Distintos sectores de la sociedad se han visto obligados a pronunciarse sobre el llamado matrimonio gay. Se movilizaron los católicos y los evangélicos y también un número importante de familias autoconvocadas.
El tema se adueñó del país una vez lanzado públicamente por el ex presidente Néstor Kirchner y por la presidenta Cristina Fernández, lo que hace suponer, en primer lugar, que ese tema está destinado a ocultar verdades todavía no reveladas.
Tanto las instituciones como los ciudadanos se vieron obligados a pronunciarse sobre un tema que no hace ni a la productividad del país ni al bienestar de sus sectores ciudadanos, en todo caso sirvió sólo para el escándalo.
En 2008, se abrió otra investigación a cargo de Rodolfo Canicoba Corral que terminó archivada. El año pasado, el juez Norberto Oyarbide los sobreseyó en otro expediente por la declaración jurada 2008 que mostraba un incremento patrimonial de 158 por ciento.
Hace unos días, la Coalición Cívica amplió su denuncia por asociación ilícita pidiendo que investiguen también al matrimonio por enriquecerse por maniobras de lavado de dinero. Como si fuera poco la Auditoría General de la Nación (AGN) le pidió al Ejecutivo nacional que informe sobre sus cuentas y gastos y cuestionó la falta de actualización y desagregación de los datos que publica.
Por su parte, los legisladores de la Coalición Cívica Juan Carlos Morán, Adrián Pérez, Carlos Comi y Horacio Piemonti concurrieron a los Tribunales Federales para denunciar al matrimonio Kirchner por "lavado de dinero” y por haber "incrementado su patrimonio ilícitamente” en la función pública.
Vivimos días ruidosos y contradictorios en los que a veces cuesta aislar la verdad en medio de hechos que se prestan a la confusión. La gente sale a la calle por un sí o por un no y ello está indicando que se acabó la indiferencia ciudadana.

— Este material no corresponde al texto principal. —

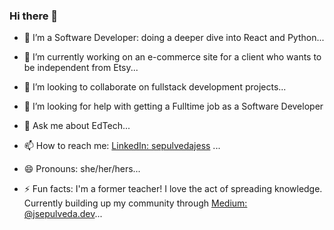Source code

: ### Hi there 👋

- 🌱 I’m a Software Developer: doing a deeper dive into React and Python...

- 🔭 I’m currently working on an e-commerce site for a client who wants to be independent from Etsy...
- 👯 I’m looking to collaborate on fullstack development projects...
- 🤔 I’m looking for help with getting a Fulltime job as a Software Developer 
- 💬 Ask me about EdTech...
- 📫 How to reach me: [LinkedIn: sepulvedajess](https://www.linkedin.com/in/sepulvedajess/) ...
- 😄 Pronouns: she/her/hers...
- ⚡ Fun facts: I'm a former teacher! I love the act of spreading knowledge. Currently building up my community through [Medium: @jsepulveda.dev](https://medium.com/@jsepulveda.dev)...

<!--
**latinacommits/latinacommits** is a ✨ _special_ ✨ repository because its `README.md` (this file) appears on your GitHub profile.

Here are some ideas to get you started:

-->
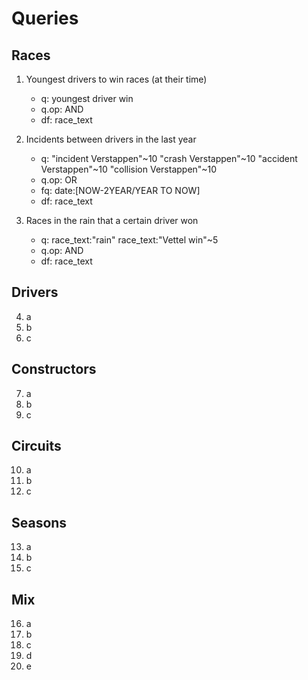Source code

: # Queries

## Races

1. Youngest drivers to win races (at their time)
   - q: youngest driver win
   - q.op: AND
   - df: race_text

2. Incidents between drivers in the last year
   - q: "incident Verstappen"~10 "crash Verstappen"~10 "accident Verstappen"~10 "collision Verstappen"~10
   - q.op: OR
   - fq: date:[NOW-2YEAR/YEAR TO NOW]
   - df: race_text

3. Races in the rain that a certain driver won
   - q: race_text:"rain" race_text:"Vettel win"~5
   - q.op: AND
   - df: race_text

## Drivers

4. a
5. b
6. c

## Constructors

7. a
8. b
9. c

## Circuits

10. a
11. b
12. c

## Seasons

13. a
14. b
15. c

## Mix

16. a
17. b
18. c
19. d
20. e

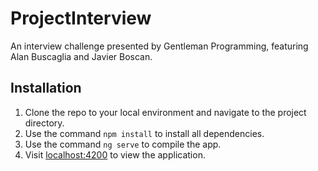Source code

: # ProjectInterview

An interview challenge presented by Gentleman Programming, featuring Alan Buscaglia and Javier Boscan.

## Installation
1. Clone the repo to your local environment and navigate to the project directory.
2. Use the command `npm install` to install all dependencies.
3. Use the command `ng serve` to compile the app.
4. Visit [localhost:4200](http://localhost:4200/) to view the application.
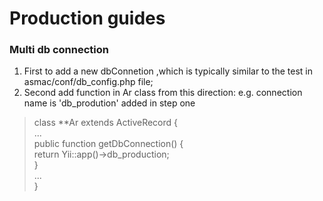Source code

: Production guides
=====
### Multi db connection
1. First to add a new dbConnetion ,which is typically similar to the test in asmac/conf/db_config.php file;
2. Second add function in Ar class from this direction: e.g. connection name is 'db_prodution' added in step one  
> class **Ar extends ActiveRecord {  
	...  
	public function getDbConnection() {  
		return Yii::app()->db_production;  
	}  
	...  
  }
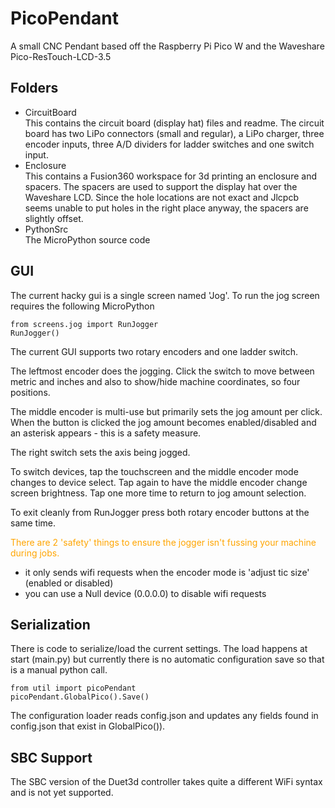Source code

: # PicoPendant
A small CNC Pendant based off the Raspberry Pi Pico W and the Waveshare Pico-ResTouch-LCD-3.5

## Folders
* CircuitBoard<br>This contains the circuit board (display hat) files and readme. The circuit board has two LiPo connectors (small and regular), a LiPo charger, three encoder inputs, three A/D dividers for ladder switches and one switch input.
* Enclosure<br>This contains a Fusion360 workspace for 3d printing an enclosure and spacers. The spacers are used to support the display hat over the Waveshare LCD. Since the hole locations are not exact and Jlcpcb seems unable to put holes in the right place anyway, the spacers are slightly offset.
* PythonSrc<br>The MicroPython source code

## GUI
The current hacky gui is a single screen named 'Jog'. To run the jog screen requires the following MicroPython

	from screens.jog import RunJogger
	RunJogger()

The current GUI supports two rotary encoders and one ladder switch.

The leftmost encoder does the jogging. Click the switch to move between metric and inches and also to show/hide machine coordinates, so four positions.

The middle encoder is multi-use but primarily sets the jog amount per click. When the button is clicked the jog amount becomes enabled/disabled and an asterisk appears - this is a safety measure.

The right switch sets the axis being jogged. 

To switch devices, tap the touchscreen and the middle encoder mode changes to device select. Tap again to have the middle encoder change screen brightness. Tap one more time to return to jog amount selection.

To exit cleanly from RunJogger press both rotary encoder buttons at the same time.

<span style="color:orange">There are 2 'safety' things to ensure the jogger isn't fussing your machine during jobs.</span>
* it only sends wifi requests when the encoder mode is 'adjust tic size' (enabled or disabled)
* you can use a Null device (0.0.0.0) to disable wifi requests


## Serialization
There is code to serialize/load the current settings. The load happens at start (main.py) but currently there is no automatic configuration save so that is a manual python call.

	from util import picoPendant
	picoPendant.GlobalPico().Save()

The configuration loader reads config.json and updates any fields found in config.json that exist in GlobalPico()).

## SBC Support
The SBC version of the Duet3d controller takes quite a different WiFi syntax and is not yet supported.
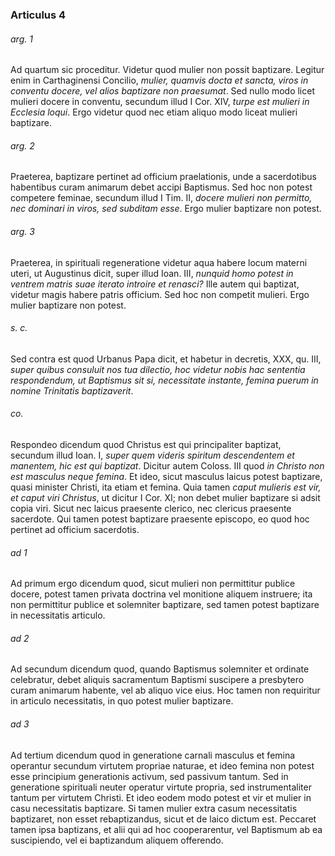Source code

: ### Articulus 4

###### arg. 1
Ad quartum sic proceditur. Videtur quod mulier non possit baptizare. Legitur enim in Carthaginensi Concilio, *mulier, quamvis docta et sancta, viros in conventu docere, vel alios baptizare non praesumat*. Sed nullo modo licet mulieri docere in conventu, secundum illud I Cor. XIV, *turpe est mulieri in Ecclesia loqui*. Ergo videtur quod nec etiam aliquo modo liceat mulieri baptizare.

###### arg. 2
Praeterea, baptizare pertinet ad officium praelationis, unde a sacerdotibus habentibus curam animarum debet accipi Baptismus. Sed hoc non potest competere feminae, secundum illud I Tim. II, *docere mulieri non permitto, nec dominari in viros, sed subditam esse*. Ergo mulier baptizare non potest.

###### arg. 3
Praeterea, in spirituali regeneratione videtur aqua habere locum materni uteri, ut Augustinus dicit, super illud Ioan. III, *nunquid homo potest in ventrem matris suae iterato introire et renasci?* Ille autem qui baptizat, videtur magis habere patris officium. Sed hoc non competit mulieri. Ergo mulier baptizare non potest.

###### s. c.
Sed contra est quod Urbanus Papa dicit, et habetur in decretis, XXX, qu. III, *super quibus consuluit nos tua dilectio, hoc videtur nobis hac sententia respondendum, ut Baptismus sit si, necessitate instante, femina puerum in nomine Trinitatis baptizaverit*.

###### co.
Respondeo dicendum quod Christus est qui principaliter baptizat, secundum illud Ioan. I, *super quem videris spiritum descendentem et manentem, hic est qui baptizat*. Dicitur autem Coloss. III quod *in Christo non est masculus neque femina*. Et ideo, sicut masculus laicus potest baptizare, quasi minister Christi, ita etiam et femina. Quia tamen *caput mulieris est vir, et caput viri Christus*, ut dicitur I Cor. XI; non debet mulier baptizare si adsit copia viri. Sicut nec laicus praesente clerico, nec clericus praesente sacerdote. Qui tamen potest baptizare praesente episcopo, eo quod hoc pertinet ad officium sacerdotis.

###### ad 1
Ad primum ergo dicendum quod, sicut mulieri non permittitur publice docere, potest tamen privata doctrina vel monitione aliquem instruere; ita non permittitur publice et solemniter baptizare, sed tamen potest baptizare in necessitatis articulo.

###### ad 2
Ad secundum dicendum quod, quando Baptismus solemniter et ordinate celebratur, debet aliquis sacramentum Baptismi suscipere a presbytero curam animarum habente, vel ab aliquo vice eius. Hoc tamen non requiritur in articulo necessitatis, in quo potest mulier baptizare.

###### ad 3
Ad tertium dicendum quod in generatione carnali masculus et femina operantur secundum virtutem propriae naturae, et ideo femina non potest esse principium generationis activum, sed passivum tantum. Sed in generatione spirituali neuter operatur virtute propria, sed instrumentaliter tantum per virtutem Christi. Et ideo eodem modo potest et vir et mulier in casu necessitatis baptizare. Si tamen mulier extra casum necessitatis baptizaret, non esset rebaptizandus, sicut et de laico dictum est. Peccaret tamen ipsa baptizans, et alii qui ad hoc cooperarentur, vel Baptismum ab ea suscipiendo, vel ei baptizandum aliquem offerendo.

Pocas veces los argentinos se han visto sorprendidos por hechos de esta naturaleza y pocas veces se han manifestado tan masivamente como en la actualidad, una actualidad llena de preocupaciones.
Las sorpresas políticas suelen ser más austeras pero esa austeridad que hoy se quebró está mostrando que el país quiere paz, trabajo y una buena forma de vivir. El argentino no está hecho para vivir de otra manera.
¿Es más difícil vivir hoy que hace tres décadas? Es posible pero el hombre ha ganado en batallas, conquistas y derechos y ha edificado, o lo está haciendo, una sociedad absolutamente diferente.
Hay una decisión global absoluta en ello y no nos dejemos asustar por campañas (como sobre los gay) porque se trata de cosas muy armadas y por lo tanto pasajeras, tan pasajeras como una tormenta de verano.